Can Opposing Same-Sex Marriage Get You Fired at Marquette University?

M.D. Kittle /

MADISON, Wis.—John McAdams remains in professional limbo at his Jesuit school.

The long-time Marquette University political science professor at the center of one of the most controversial academic freedom cases in higher education continues to wait for a faculty hearing committee’s decision on his professional fate.

Marquette has said it intends to fire McAdams because of his blog post a little over a year ago criticizing a student teacher for prohibiting a philosophy student from sharing his opposition to same-sex marriage in the class.

The faculty committee, which held a hearing into the matter in September, has 90 days to make its recommendation on whether McAdams should stay or go.

“If they say Marquette shouldn’t fire me, it will be hard for Marquette to fire me, although they may try to anyway,” McAdams told Wisconsin Watchdog this week on the Vicki McKenna Show, on Newstalk 1310 WIBA. “If they say Marquette can fire me, it will be easier for Marquette, although not terribly easy because, No. 1, that would create a huge amount of bad publicity for Marquette and, No. 2, they have essentially been promised a lawsuit from my lawyers.”

McAdams said such legal action would “be tremendously expensive, although the people running Marquette may be stubborn enough that they are willing to spend up into six figures of Marquette’s money to try to get rid of me.”

Bottom line: As of Thursday, it was all still very much up in the air.

McAdams is a nationally respected political science professor who has called Marquette his academic home since 1977.

The Marquette administration has sought to evict McAdams, a conservative who has long been a thorn in the Jesuit school’s side, criticizing its policies and teaching methods.

McAdams stands accused of violating the university’s “Guiding Values and expectations of conduct toward each other and nothing to do with academic freedom, freedom of speech, or same-sex marriage.”

“Debate and intense discussion are at the heart of who we are as a university, but they must be balanced with respect,” Brian Dorrington, senior director of university communication, wrote in an email to Wisconsin Watchdog in late March.

McAdams has been on paid suspension and ordered to stay off campus since November, when he blogged his criticisms about the graduate student teacher.

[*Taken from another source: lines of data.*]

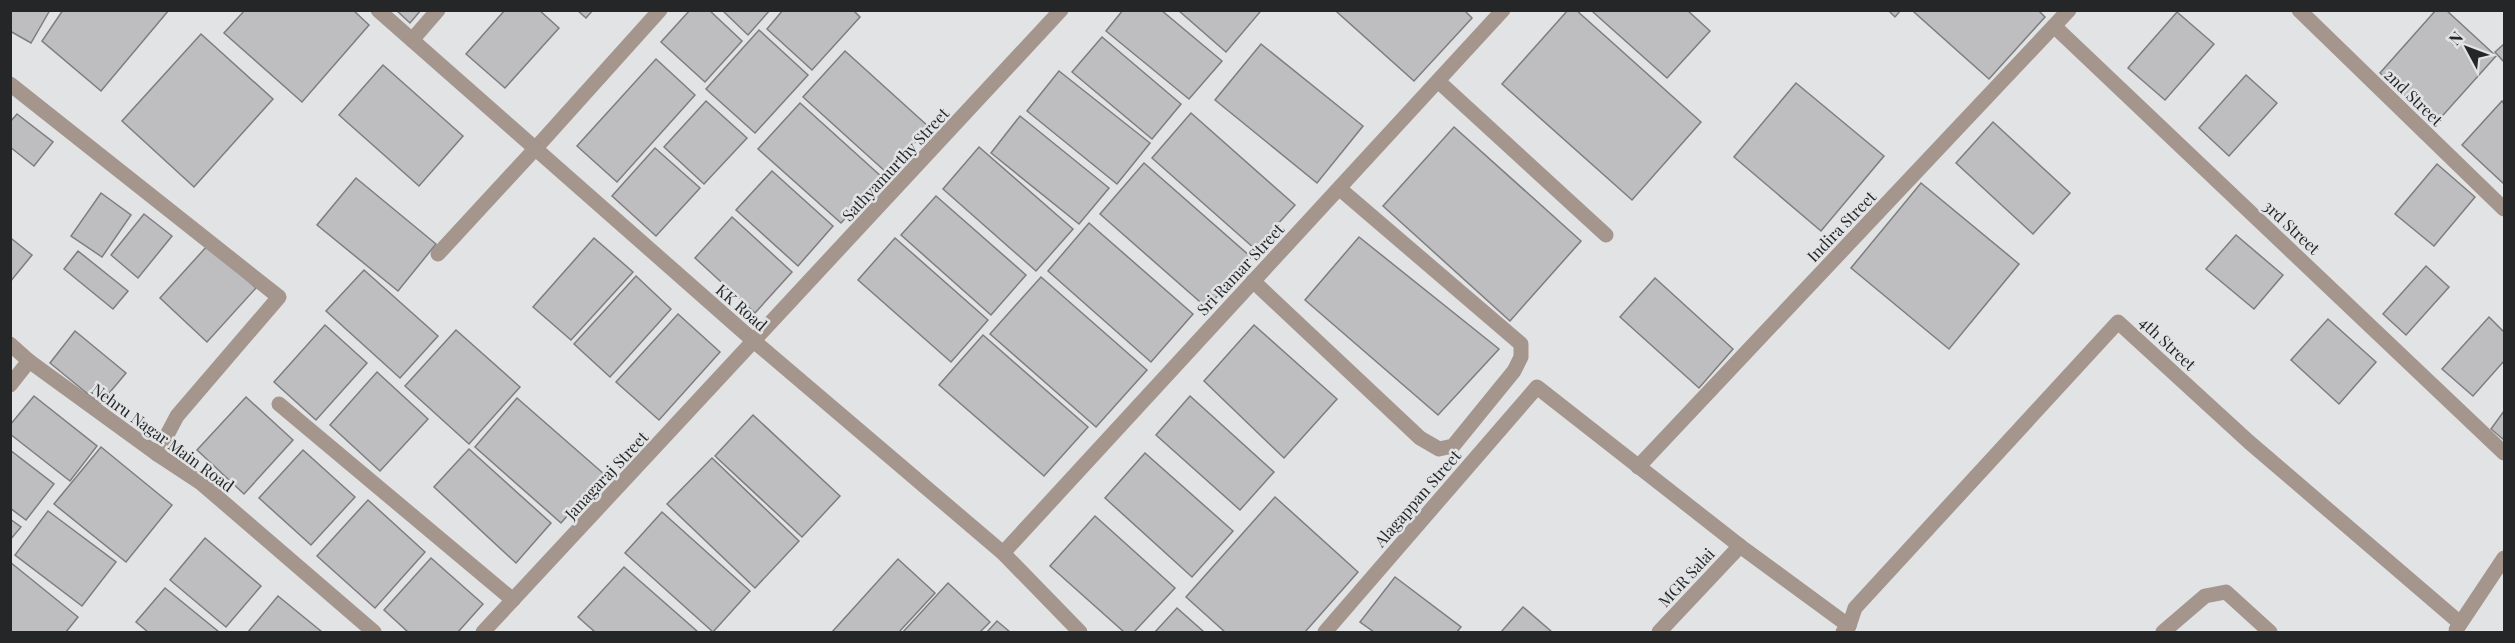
<svg xmlns="http://www.w3.org/2000/svg" width="2515" height="643" font-family="'Playfair Display',serif">
<style>
.building{fill:#bebdbf;stroke:#7e7d7f;stroke-width:1.5}
.lines{fill:none;stroke-linecap:round;stroke-linejoin:round}
.lane{stroke:#a4958d;stroke-width:15}
.street{stroke:#a4958d;stroke-width:15}
.labels{text-anchor:middle;dominant-baseline:central;stroke-width:5;stroke-linejoin:round;paint-order:stroke}
.street-label{font-size:16px;fill:#252627;stroke:#e2e3e5}
</style>
<rect width="100%" height="100%" fill="#e2e3e5"/>
<!-- building -->
<g class="building">
<polygon points="10,10 50,10 31,43 10,31"/>
<polygon points="63,10 169,10 101,91 42,41"/>
<polygon points="245,10 353,10 369,25 302,102 224,33"/>
<polygon points="396,10 421,10 410,23"/>
<polygon points="505,10 539,10 559,28 505,88 466,54"/>
<polygon points="577,10 593,10 586,18"/>
<polygon points="690,10 709,10 742,41 705,82 661,42"/>
<polygon points="722,10 770,10 748,35"/>
<polygon points="783,10 853,10 860,17 812,70 767,29"/>
<polygon points="1123,10 1161,10 1222,61 1189,99 1106,31"/>
<polygon points="1178,10 1259,10 1260,12 1226,52"/>
<polygon points="1338,10 1464,10 1472,18 1414,81 1337,12"/>
<polygon points="1568,10 1576,10 1701,122 1632,200 1502,84"/>
<polygon points="1595,10 1687,10 1710,31 1667,78 1593,12"/>
<polygon points="1888,10 1901,10 1895,17"/>
<polygon points="1915,10 2038,10 2045,17 1989,79 1914,12"/>
<polygon points="2436,10 2446,10 2496,56 2436,123 2380,73"/>
<polygon points="2177,12 2214,44 2165,100 2128,68"/>
<polygon points="759,30 808,75 755,133 706,89"/>
<polygon points="201,34 273,99 194,187 122,121"/>
<polygon points="1102,37 1181,104 1152,139 1072,72"/>
<polygon points="1261,44 1363,126 1317,183 1215,100"/>
<polygon points="2504,44 2504,62 2495,52"/>
<polygon points="845,51 929,127 887,173 803,97"/>
<polygon points="656,59 695,95 617,182 577,146"/>
<polygon points="383,65 463,136 419,186 339,115"/>
<polygon points="1059,71 1150,143 1117,184 1027,111"/>
<polygon points="2246,75 2277,103 2229,156 2199,128"/>
<polygon points="1796,83 1884,156 1821,231 1734,157"/>
<polygon points="706,101 747,138 704,184 664,147"/>
<polygon points="2502,101 2504,104 2504,184 2462,145"/>
<polygon points="800,103 883,178 841,223 758,149"/>
<polygon points="1191,113 1295,205 1255,249 1152,158"/>
<polygon points="17,114 53,142 34,166 10,147 10,122"/>
<polygon points="1020,116 1109,188 1079,224 991,153"/>
<polygon points="1993,122 2070,193 2033,234 1956,163"/>
<polygon points="1454,127 1581,241 1510,321 1383,206"/>
<polygon points="979,147 1073,229 1036,271 943,189"/>
<polygon points="655,148 700,188 656,236 612,196"/>
<polygon points="1144,163 1251,257 1207,308 1100,214"/>
<polygon points="2437,164 2475,197 2434,246 2395,214"/>
<polygon points="772,171 833,226 798,266 736,210"/>
<polygon points="356,178 436,244 398,291 317,225"/>
<polygon points="1921,183 2019,264 1949,349 1851,268"/>
<polygon points="101,193 131,215 102,257 71,236"/>
<polygon points="936,196 1026,275 991,315 901,235"/>
<polygon points="144,214 172,236 138,278 111,255"/>
<polygon points="732,217 792,272 755,313 695,258"/>
<polygon points="1089,223 1193,314 1151,362 1048,271"/>
<polygon points="2236,235 2283,275 2254,309 2206,269"/>
<polygon points="1359,237 1499,349 1438,415 1305,300"/>
<polygon points="594,238 633,272 571,340 533,307"/>
<polygon points="895,238 988,320 951,362 858,280"/>
<polygon points="12,239 32,255 10,282 10,242"/>
<polygon points="208,245 256,288 207,342 160,298"/>
<polygon points="78,251 128,291 113,309 64,269"/>
<polygon points="2426,266 2449,287 2406,335 2383,314"/>
<polygon points="364,270 438,336 400,378 326,311"/>
<polygon points="636,276 671,309 610,377 574,344"/>
<polygon points="1041,277 1147,370 1096,427 990,334"/>
<polygon points="1655,278 1733,349 1699,388 1620,317"/>
<polygon points="678,314 720,352 659,420 616,382"/>
<polygon points="2489,317 2504,332 2504,361 2473,396 2442,369"/>
<polygon points="2328,319 2376,362 2339,404 2291,360"/>
<polygon points="325,325 367,363 316,420 274,382"/>
<polygon points="1254,325 1337,399 1284,458 1204,381"/>
<polygon points="456,330 520,387 469,444 405,386"/>
<polygon points="75,331 126,373 100,404 50,363"/>
<polygon points="983,335 1088,427 1044,476 939,385"/>
<polygon points="377,372 428,419 380,471 330,425"/>
<polygon points="34,396 97,446 70,481 10,434 10,425"/>
<polygon points="1190,396 1274,472 1240,510 1156,435"/>
<polygon points="246,397 293,440 244,494 197,450"/>
<polygon points="517,398 604,474 561,523 475,447"/>
<polygon points="2504,411 2504,440 2491,429"/>
<polygon points="753,415 840,496 802,537 715,456"/>
<polygon points="101,447 172,505 126,562 54,504"/>
<polygon points="469,449 551,523 516,563 434,487"/>
<polygon points="10,450 54,484 26,520 10,508"/>
<polygon points="303,450 355,497 311,545 259,498"/>
<polygon points="1145,453 1233,531 1192,577 1105,498"/>
<polygon points="712,458 799,541 755,588 667,504"/>
<polygon points="1275,497 1358,572 1305,632 1225,632 1186,597"/>
<polygon points="368,500 425,552 375,608 317,556"/>
<polygon points="48,511 116,562 82,606 15,555"/>
<polygon points="662,512 750,591 713,632 625,553"/>
<polygon points="1095,516 1175,588 1134,632 1124,632 1050,566"/>
<polygon points="10,519 21,527 10,540"/>
<polygon points="205,538 261,586 226,627 170,580"/>
<polygon points="431,558 483,604 458,632 408,632 384,610"/>
<polygon points="898,559 935,593 899,632 832,632"/>
<polygon points="10,562 78,617 66,632 10,632"/>
<polygon points="624,567 698,632 595,632 578,617"/>
<polygon points="1395,577 1461,627 1457,632 1374,632 1360,622"/>
<polygon points="948,583 990,622 980,632 903,632"/>
<polygon points="165,588 219,632 148,632 136,622"/>
<polygon points="278,596 322,632 248,632"/>
<polygon points="1523,607 1552,632 1501,632"/>
<polygon points="1177,608 1204,632 1155,632"/>
<polygon points="997,621 1010,632 987,632"/>
</g>
<g class="lines">
<!-- lane -->
<polyline class="lane" points="535,149 660,10"/>
<!-- street -->
<g class="street">
<polyline points="378,10 755,342 1003,553 1080,632"/>
<polyline points="2299,10 2504,209"/>
<polyline points="2054,26 2504,453"/>
<polyline points="412,40 438,10"/>
<polyline points="1438,81 1606,235"/>
<polyline points="10,84 279,297 177,416 157,454"/>
<polyline points="438,254 535,149"/>
<polyline points="1253,281 1420,438 1439,449 1453,446 1514,371 1521,357 1521,344 1340,189"/>
<polyline points="10,344 29,361 157,454 201,483 374,632"/>
<polyline points="10,385 29,361"/>
<polyline points="279,404 513,600"/>
<polyline points="1638,467 2069,10"/>
<polyline points="1003,553 1503,10"/>
<polyline points="2456,630 2504,558"/>
<polyline points="483,632 1061,10"/>
<polyline points="1325,632 1537,387 1740,546 1849,626"/>
<polyline points="1659,632 1740,546"/>
<polyline points="1843,632 1849,626 1855,608 2118,322 2249,442 2460,623"/>
<polyline points="2163,632 2205,596 2226,592 2270,632"/>
</g>
</g>
<g class="labels">
<!-- street labels -->
<g class="street-label">
<text transform="translate(2414 97) rotate(44)">2nd Street</text>
<text transform="translate(895 164) rotate(-47)">Sathyamurthy Street</text>
<text transform="translate(1841 226) rotate(-46)">Indira Street</text>
<text transform="translate(2292 227) rotate(43)">3rd Street</text>
<text transform="translate(1240 269) rotate(-47)">Sri Ramar Street</text>
<text transform="translate(742 307) rotate(41)">KK Road</text>
<text transform="translate(2168 343) rotate(43)">4th Street</text>
<text transform="translate(163 437) rotate(36)">Nehru Nagar Main Road</text>
<text transform="translate(606 475) rotate(-47)">Janagaraj Street</text>
<text transform="translate(1417 498) rotate(-49)">Alagappan Street</text>
<text transform="translate(1686 577) rotate(-47)">MGR Salai</text>
</g>
</g>
<!-- border -->
<rect width="2515" height="643" fill="none" stroke="#252627" stroke-width="24"/>
<!-- north arrow -->
<g transform="translate(2467 48) rotate(311)" stroke="#e2e3e5" stroke-width="4.5" paint-order="stroke">
<path d="M0-4.5L10 22L0 15L-10 22Z" fill="#252627"/>
<text y="-9" font-size="16" font-weight="bold" text-anchor="middle" fill="#252627">N</text>
</g>
</svg>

In early February, the university began the process to terminate his tenure.

McAdams revealed his pending firing on his blog, posting a copy of a letter sent to him by Richard Holz, dean of the Marquette University College of Arts and Sciences.

The 15-page letter, dated Jan. 30, noted that the Milwaukee Jesuit school’s “objectives are understood against the backdrop” of its Catholic mission and vision.

McAdams acknowledges that private universities can prohibit certain speech, but they have to abide by the rules they make.

“Marquette’s statutes, which are explicitly incorporated into our contracts, provide strong support for academic freedom, really as strong as what exists at (the University of Wisconsin-) Madison, where the First Amendment applies,” he told Wisconsin Watchdog in September. “They in essence have guaranteed academic freedom contractually.”

Marquette’s campaign to revoke McAdams’ tenure landed the university on the Foundation for Individual Rights in Education’s “10 Worst Offenders of 2014” list.

“Marquette’s disregard of due process and its incredible denial that its campaign against McAdams’s tenure implicates free speech or academic freedom in any way should frighten anyone concerned about faculty rights,” the foundation wrote in a piece published in March in the Huffington Post. “Indeed, if the university succeeds in removing McAdams, free speech and academic freedom will lose whatever meaning they had at Marquette.”

Even as he faces the threat of losing a post he has held for nearly 40 years, McAdams remains an outspoken critic of policies and actions that trample on academic freedom and free speech, not just at Marquette, but in higher education across the country.

He pointed to the turmoil at the University of Missouri. Amid massive protests on racial unrest at the university, there have been multiple incidents that have threatened if not violated First Amendment rights. While McAdams said reports of actual threats of violence should be taken seriously, he noted that campus police, prompted by the far more powerful politically correct cops, fired off emails to faculty and students advising them to report any comments deemed “hurtful.”

“I think we all know that ‘hurtful comment’ is anything the politically correct types disagree with,” McAdams said.

“What’s happening at Marquette is what is happening everywhere, but that’s a shame because Marquette claims to be a Catholic university. For heaven’s sake, opposing same-sex marriage ought to be allowed at a Catholic university.”

He added that the Marquette administration finds no fault in those who argue for gay marriage.

McAdams said the left has made “offensive speech” anything it disagrees with.

“If you say something that’s just politically incorrect, they want it shut up,” the professor said.